A federal judge in Vermont ordered the immediate release on Wednesday of Mohsen Mahdawi, a Palestinian student at Columbia University who helped organize campus anti-Israel demonstrations.
Mahdawi, a 34-year-old green card holder born and raised in the West Bank who has lived in the U.S. for a decade, was arrested on April 14 upon arriving at an appointment at an immigration office in Vermont, becoming the latest high-profile target of the Trump administration’s crackdown on foreign students engaged in anti-Israel campus activism. Mahdawi is expected to graduate from Columbia in May.

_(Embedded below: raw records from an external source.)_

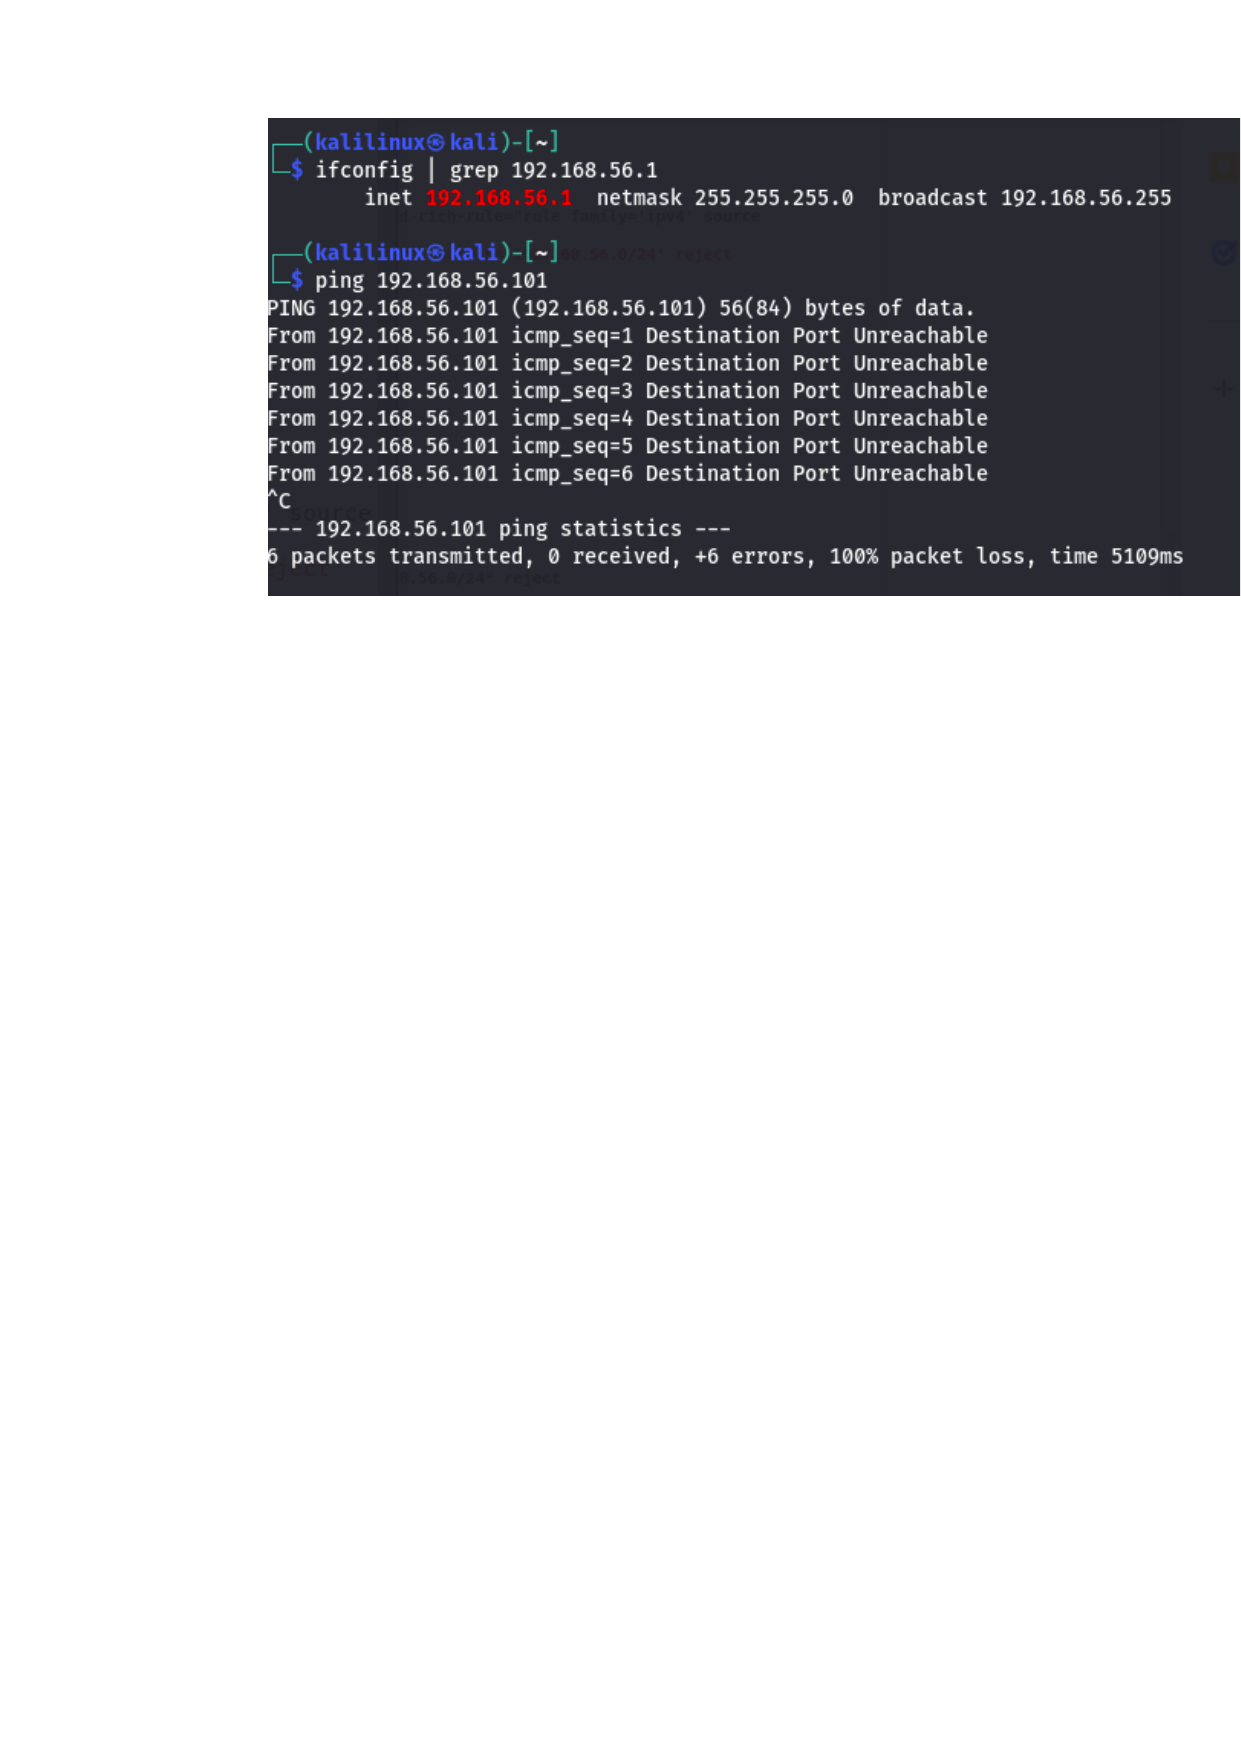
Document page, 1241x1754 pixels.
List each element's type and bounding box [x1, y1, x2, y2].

picture [268, 118, 1241, 596]
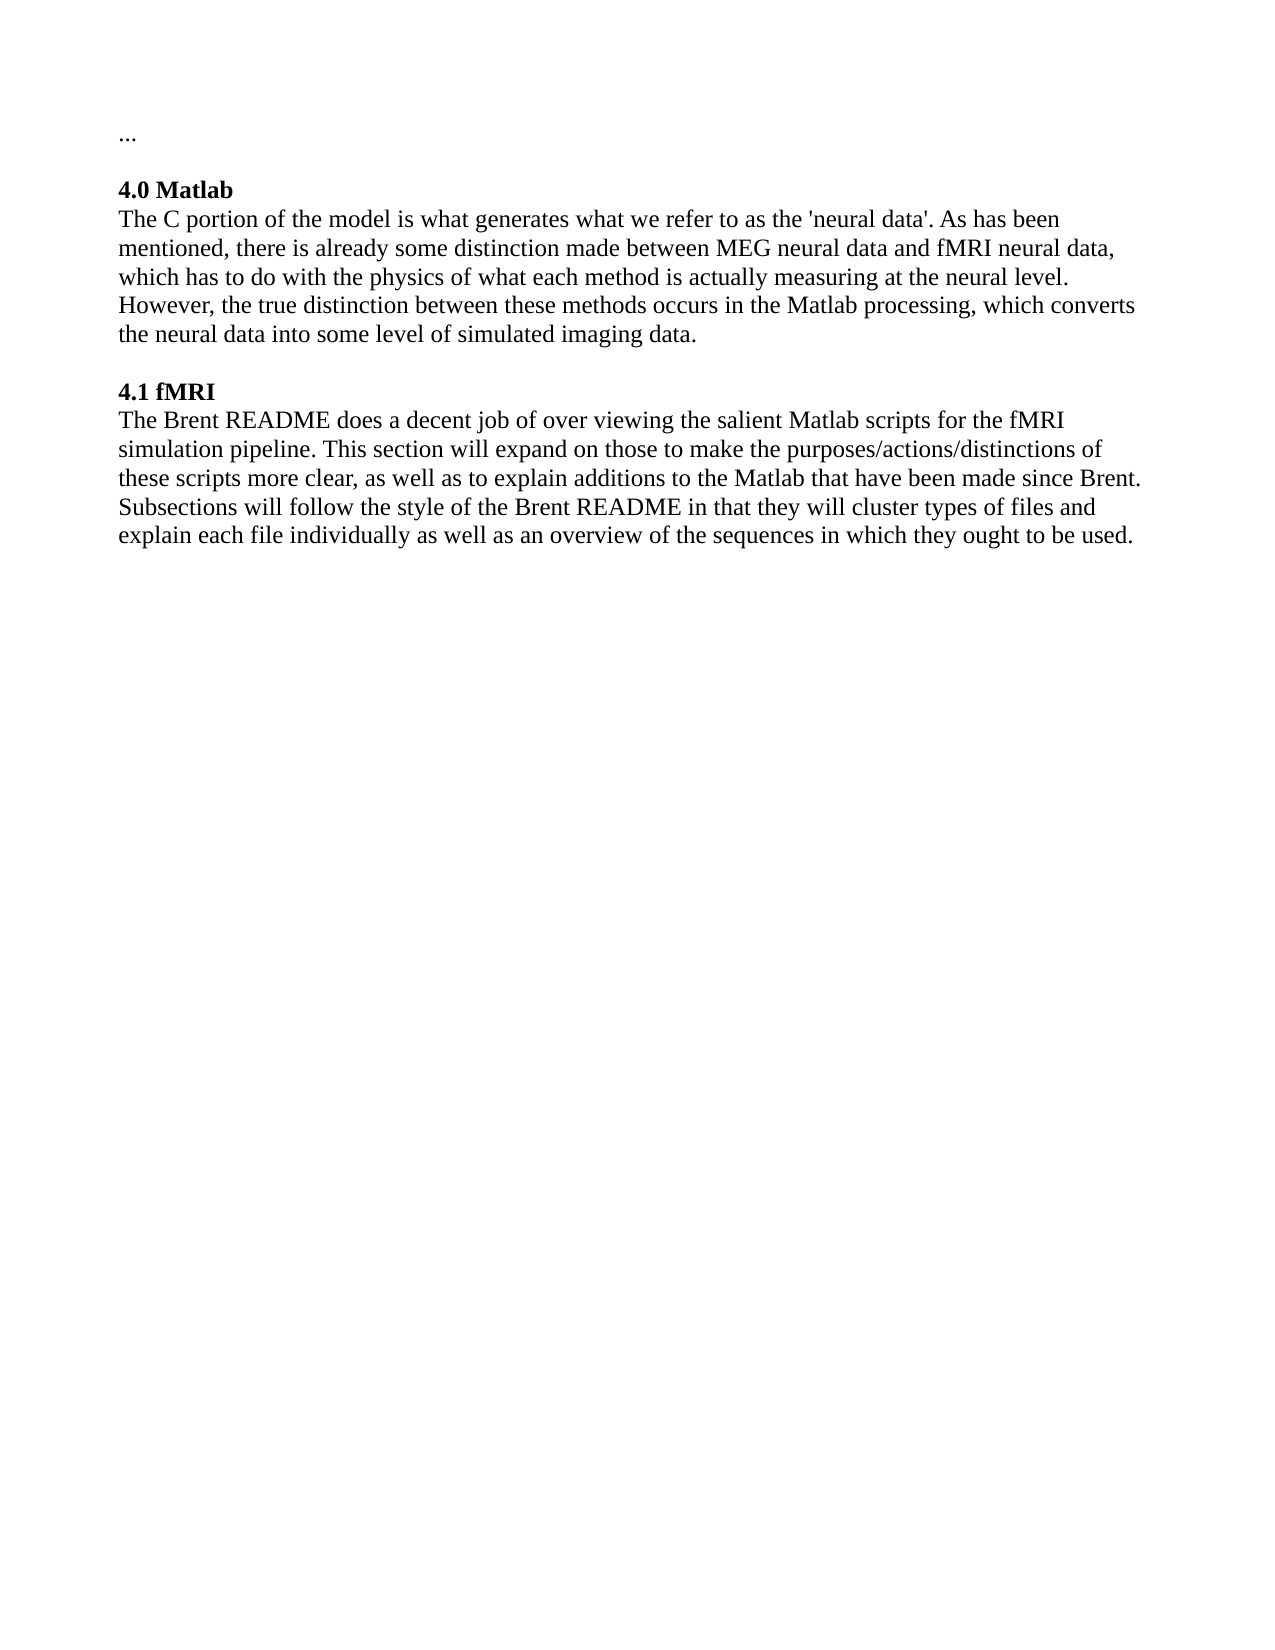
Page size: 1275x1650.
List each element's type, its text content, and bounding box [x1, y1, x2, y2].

text 4.0 Matlab [118, 176, 1157, 204]
text 4.1 fMRI [118, 377, 1157, 406]
text ... [118, 118, 1157, 147]
text The C portion of the model is what generates what we refer to as the 'neural data'. As has been mentioned, there is already some distinction made between MEG neural data and fMRI neural data, which has to do with the physics of what each method is actually measuring at the neural level. However, the true distinction between these methods occurs in the Matlab processing, which converts the neural data into some level of simulated imaging data. [118, 204, 1157, 348]
text The Brent README does a decent job of over viewing the salient Matlab scripts for the fMRI simulation pipeline. This section will expand on those to make the purposes/actions/distinctions of these scripts more clear, as well as to explain additions to the Matlab that have been made since Brent. Subsections will follow the style of the Brent README in that they will cluster types of files and explain each file individually as well as an overview of the sequences in which they ought to be used. [118, 406, 1157, 549]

U.S. District Judge Geoffrey Crawford ordered that Mahdawi be released on bail, pending the resolution of his habeas petition.
In a comment outside of the courthouse, Mahdawi told a crowd of supporters, “To my people in Palestine: I feel your pain, I see your suffering, and I see freedom and it is very very soon.”

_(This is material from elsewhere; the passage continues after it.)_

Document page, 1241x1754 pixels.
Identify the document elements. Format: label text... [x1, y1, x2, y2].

Mahdawi played a central role in organizing anti-Israel protests at Columbia that roiled the campus after Hamas’ Oct. 7, 2023, attacks and the ensuing war in Gaza.

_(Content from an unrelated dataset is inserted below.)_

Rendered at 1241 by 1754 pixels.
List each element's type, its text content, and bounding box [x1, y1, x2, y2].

He helped to revive the anti-Israel student group coalition Columbia University Apartheid Divest after the Oct. 7 attacks and was a member of the university’s Students for Justice in Palestine chapter. He also appeared on “60 Minutes” in December 2023 in a segment on pro-Palestinian protest at Columbia, where he said, “I did not say that I justify what Hamas has done. I said I can empathize. To empathize is to understand the root cause and to not look at any event or situation in a vacuum. This is for me that path moving forward.”
At the time of Mahdawi’s arrest, Tricia McLaughlin, a Department of Homeland Security spokesperson, said in an email to Jewish Insider that he “was a ringleader in the Columbia protests,” sharing a New York Post article citing anonymous State Department sources claiming that he had used “threatening rhetoric and intimidation” against Jewish students.
According to a DHS notice for Mahdawi to appear, Secretary of State Marco Rubio said that his “presence and activities in the United States would have serious adverse foreign policy consequences and would compromise a compelling U.S. foreign policy interest.”
Wednesday’s verdict was a sharp contrast to a decision earlier this month in a Louisiana federal court that another anti-Israel protest leader at Columbia, Mahmoud Khalil, can be deported, based on the same legal argument invoked by the U.S. government. Both cases have drawn scrutiny from some Jewish groups and legal experts over questions around due process and First Amendment rights.